The TA of week eight dives into current geopolitical situation and how bitcoin is playing a part of it. Additionally we explore bitcoin drawdowns, stablecoin reserves, and other metrics.
Geopolitics, Donations, and Sanctions
The markets have faced a tidal wave of macro and geopolitical risk recently by the escalating conflict in Ukraine. Thursday 24th of February represented a rude awakening for many as Ukraine was suddenly striked by a powerful invader. Now after three days of heavy fighting the attacker hasn’t reached many of its objectives and Ukraine seems to have a lot of mental power to resist. However the situation remains uncertain and could tip to any direction in future.
In the middle of the conflict Ukraine requested and received international help, despite some countries staying passive due to complex political backgrounds. Ukraine also built websites for IBAN donation, which allowed normal people and institutions to donate for associated causes. Then suddenly cryptocurrency donation addresses started to appear, one of the first initiatives belonging to George Kikvadze of Bitfury. George’s donation campaign has been hugely successful and has currently amassed 170,46 bitcoin units, equal to 6,57 million USD. His donation wallet has a total of 4017 transactions of various size.
Government Joins The Game
Possibly inspired by Kikvadze’s successful donation campaign the Ukrainian government itself joined the game, opening wallets for Bitcoin, Ethereum, and USDT transactions.

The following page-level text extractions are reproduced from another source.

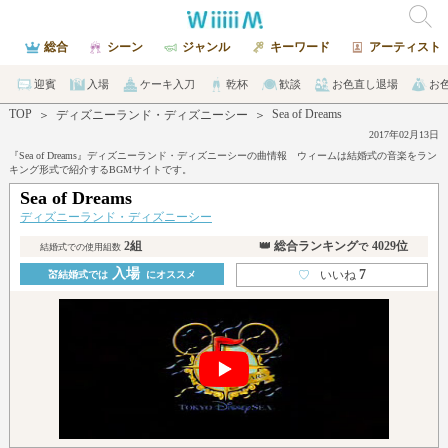
総合
シーン
ジャンル
キーワード
アーティスト
迎賓
入場
ケーキ入刀
乾杯
歓談
お色直し退場
お
TOP
Sea of Dreams
＞
ディズニーランド・ディズニーシー
＞
2017年02月13日
『Sea of Dreams』ディズニーランド・ディズニーシーの曲情報 ウィームは結婚式の音楽をラン
キング形式で紹介するBGMサイトです。
Sea of Dreams
ディズニーランド・ディズニーシー
2組
👑 総合ランキング
4029位
で
結婚式での使用組数
入場
7
♡
いいね
💒結婚式では
にオススメ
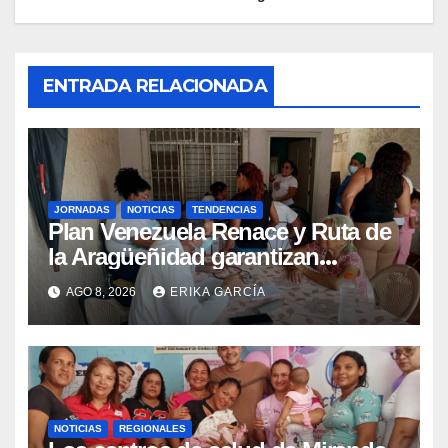
ENTRADA RELACIONADA
JORNADAS
NOTICIAS
TENDENCIAS
Plan Venezuela Renace y Ruta de
la Aragüeñidad garantizan
atención médica integral en
AGO 8, 2026
ERIKA GARCÍA
Aragua
NOTICIAS
REGIONALES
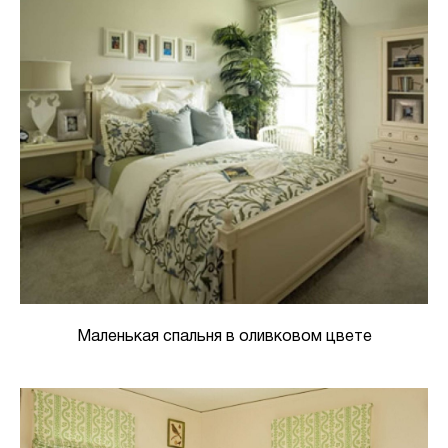
Маленькая спальня в оливковом цвете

The government’s wallet has currently received 31,74 bitcoins, which equals to 1,22 million USD. Apparently Patreon has blocked $250K worth of donations to Ukraine, however censorship-resistant Bitcoin transactions are going through and cannot be stopped.
The government’s Ethereum wallet received even bigger inflow of donations, rising to $4,32 million USD. This is an interesting addition to history books and likely the first time ever when a nation implements full-scale cryptocurrency donation system in a state of full-scale war. The use of Bitcoin, Ethereum, and USDT also signals government-level trust into the blockchain networks and this case is definitely good track record for these assets.

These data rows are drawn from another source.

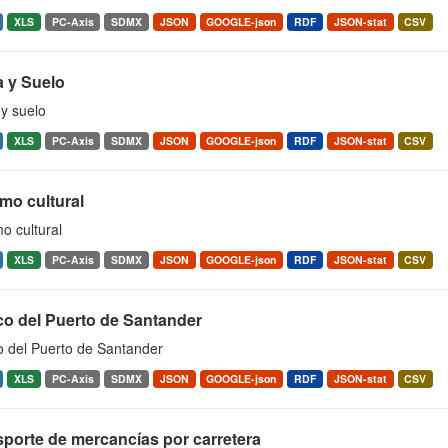
XLS
PC-Axis
SDMX
JSON
GOOGLE-json
RDF
JSON-stat
CSV
a y Suelo
y suelo
XLS
PC-Axis
SDMX
JSON
GOOGLE-json
RDF
JSON-stat
CSV
mo cultural
o cultural
XLS
PC-Axis
SDMX
JSON
GOOGLE-json
RDF
JSON-stat
CSV
co del Puerto de Santander
o del Puerto de Santander
XLS
PC-Axis
SDMX
JSON
GOOGLE-json
RDF
JSON-stat
CSV
porte de mercancías por carretera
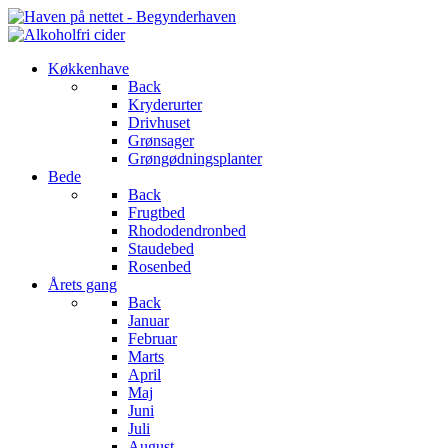
Køkkenhave
Back
Kryderurter
Drivhuset
Grønsager
Grøngødningsplanter
Bede
Back
Frugtbed
Rhododendronbed
Staudebed
Rosenbed
Årets gang
Back
Januar
Februar
Marts
April
Maj
Juni
Juli
August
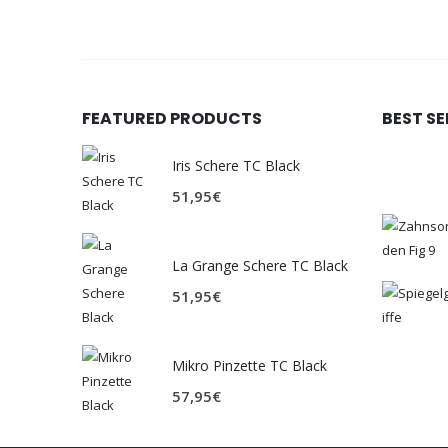
FEATURED PRODUCTS
BEST S
Iris Schere TC Black
51,95
€
La Grange Schere TC Black
51,95
€
Mikro Pinzette TC Black
57,95
€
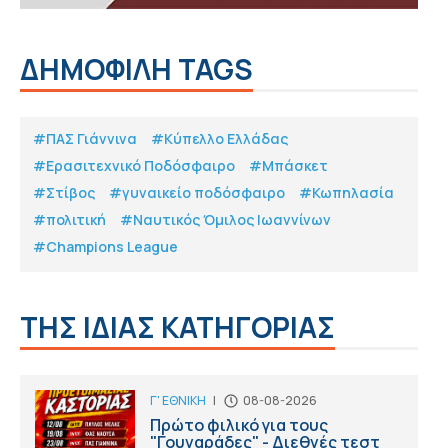
ΔΗΜΟΦΙΛΗ TAGS
#ΠΑΣ Γιάννινα
#Κύπελλο Ελλάδας
#Eρασιτεχνικό Ποδόσφαιρο
#Μπάσκετ
#Στίβος
#γυναικείο ποδόσφαιρο
#Κωπηλασία
#πολιτική
#Ναυτικός Όμιλος Ιωαννίνων
#Champions League
ΤΗΣ ΙΔΙΑΣ ΚΑΤΗΓΟΡΙΑΣ
Γ' ΕΘΝΙΚΗ
|
08-08-2026
Πρώτο φιλικό για τους
"Γουναράδες" - Διεθνές τεστ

As a consequence to act of war by Russia the United States and EU are planning heavy sanctions for the country. The sanctions are implemented in two waves. First wave means removing a certain number of Russian banks from SWIFT, that essentially stops them from operating worldwide and effectively blocks Russian exports and imports. The second wave will paralyse the assets of Russia’s central bank by freezing its transactions. The freezing will make it impossible for the Central Bank to liquidate its assets.
US and EU are seemingly determined to cease all funding to Russia in order to defund the war. However these sanctions will also cause huge challenges to ordinary Russians as well as citizens and companies in other countries. Some analysts even expect a bank run to take place early next week as people try to cash-out their accounts in panic. Russia will likely place capital controls and restrict withdrawals in order to keep the system online. These challenges might further drive cryptocurrency adoption among all affected cohorts.

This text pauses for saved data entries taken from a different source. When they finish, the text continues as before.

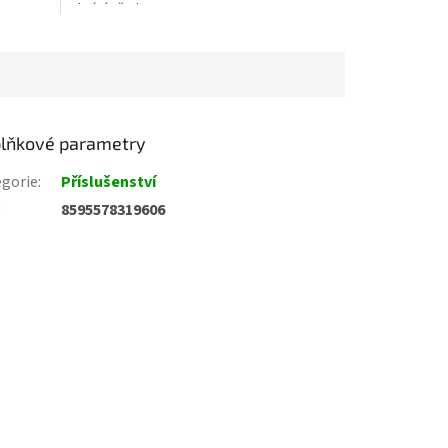
chrání před UV...
lňkové parametry
gorie
:
Příslušenství
:
8595578319606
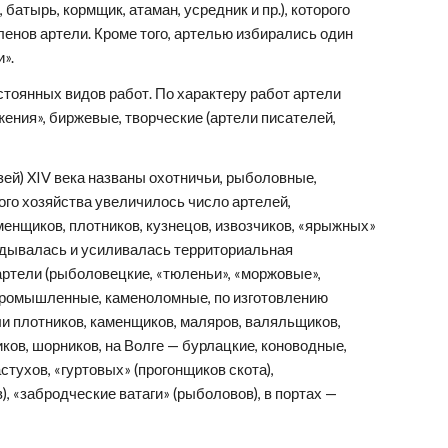
атырь, кормщик, атаман, усредник и пр.), которого 
нов артели. Кроме того, артелью избирались один 
».
ния», биржевые, творческие (артели писателей, 
го хозяйства увеличилось число артелей, 
менщиков, плотников, кузнецов, извозчиков, «ярыжных» 
ладывалась и усиливалась территориальная 
ртели (рыболовецкие, «тюленьи», «моржовые», 
епромышленные, каменоломные, по изготовлению 
ли плотников, каменщиков, маляров, валяльщиков, 
ков, шорников, на Волге — бурлацкие, коноводные, 
тухов, «гуртовых» (прогонщиков скота), 
, «забродческие ватаги» (рыболовов), в портах — 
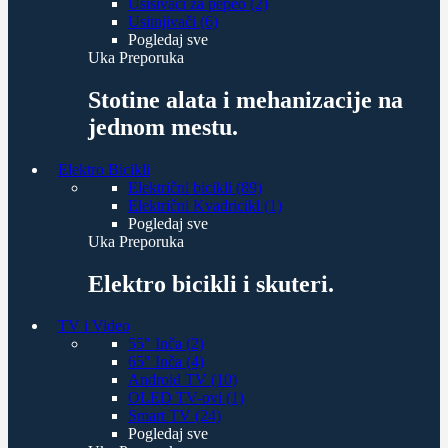
Usisivači za pepeo (2)
Usitnjivači (6)
Pogledaj sve
Uka Preporuka
Stotine alata i mehanizacije na
jednom mestu.
Elektro Bicikli
Električni bicikli (89)
Električni Kvadricikl (1)
Pogledaj sve
Uka Preporuka
Elektro bicikli i skuteri.
TV i Video
55" Inča (2)
65" Inča (4)
Android TV (10)
OLED TV-ovi (1)
Smart TV (24)
Pogledaj sve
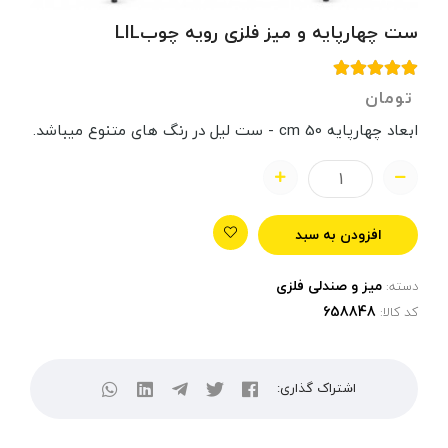
ست چهارپایه و میز فلزی رویه چوبLIL
تومان
ابعاد چهارپایه 50 cm - ست لیل در رنگ های متنوع میباشد.
افزودن به سبد
میز و صندلی فلزی
دسته:
کد کالا:
اشتراک گذاری:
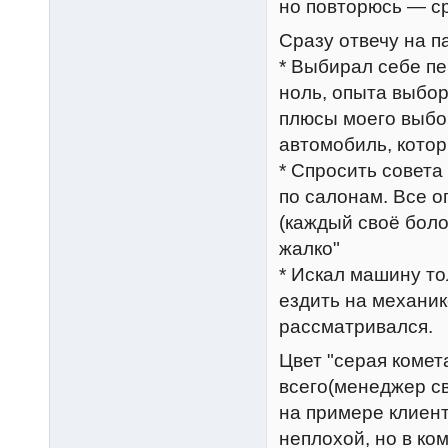
но повторюсь — ср
Сразу отвечу на п
* Выбирал себе п
ноль, опыта выбо
плюсы моего выбо
автомобиль, кото
* Спросить совета 
по салонам. Все о
(каждый своё боло
жалко"
* Искал машину то
ездить на механик
рассматривался.
Цвет "серая комет
всего(менеджер св
на примере клиент
неплохой, но в ко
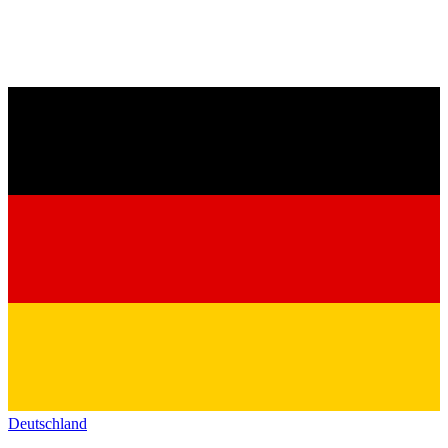
Deutschland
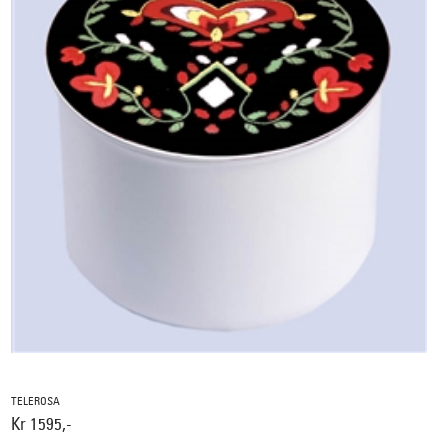
TELEROSA
Kr 1595,-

Despite the seemingly effective sanctions we should remember that Russia has exceptionally low debt to GDP ratio of approximately 18%, compared with 133% of US. In order to make the state independent of the west, Russia has only accumulated $3,9 billion of US treasuries. Additionally Russia owns 2298,53 tonnes of physical gold and an unknown amount of Bitcoin as a hedge to volatile times like these.
Has Bitcoin Reached Its Maximum Drawdown?
Bitcoin’s spot price broke its 90-day descending trendline in early February, which represented a turning momentum for the market. Since then bitcoin’s price performance has been bouncing sideways weighted down by macro environment. While the drop from $60K level to $30K level feels bad, it only represents a -48 percent drop.
The drawdowns of previous years have been in class of minus 80-90%, the worst so far occurred during 2012 as spot dropped -93%. As Bitcoin matures as an asset class the price cycles will likely become shorter. The contemporary stucture of cryptoasset market is completely different than it was during previous cycles. 2017-2018 cycle was pumped by speculative ICO with leverage and deleverage seasons. The pre-2017 cycles were characterized by relatively low volume.
Exchange Stablecoin Reserves Rising to New Highs
The exchange stablecoin reserves have climbed to $27,2 billion despite the relative weakness of spot price. The stablecoin reserves represent a new all-time high and signal that there’s lot of money on the sidelines, waiting for an opportunity to buy bitcoin.
While the stablecoin reserves seem to be in inverse correlation with bitcoin, exchange bitcoin reserves are continuing their secular downtrend that originates from early 2020. When the increase of stablecoin reserves indicates latent buying pressure, the long downtrend of exchange bitcoin reserves mirrors the movement of units into long-term storage. Bitcoin is not the only cryptoasset with dropping exchange reserves though, Ethereum’s reserves have been in the same downtrend after EIP-1559 upgrade that shifts the focus towards digital scarcity.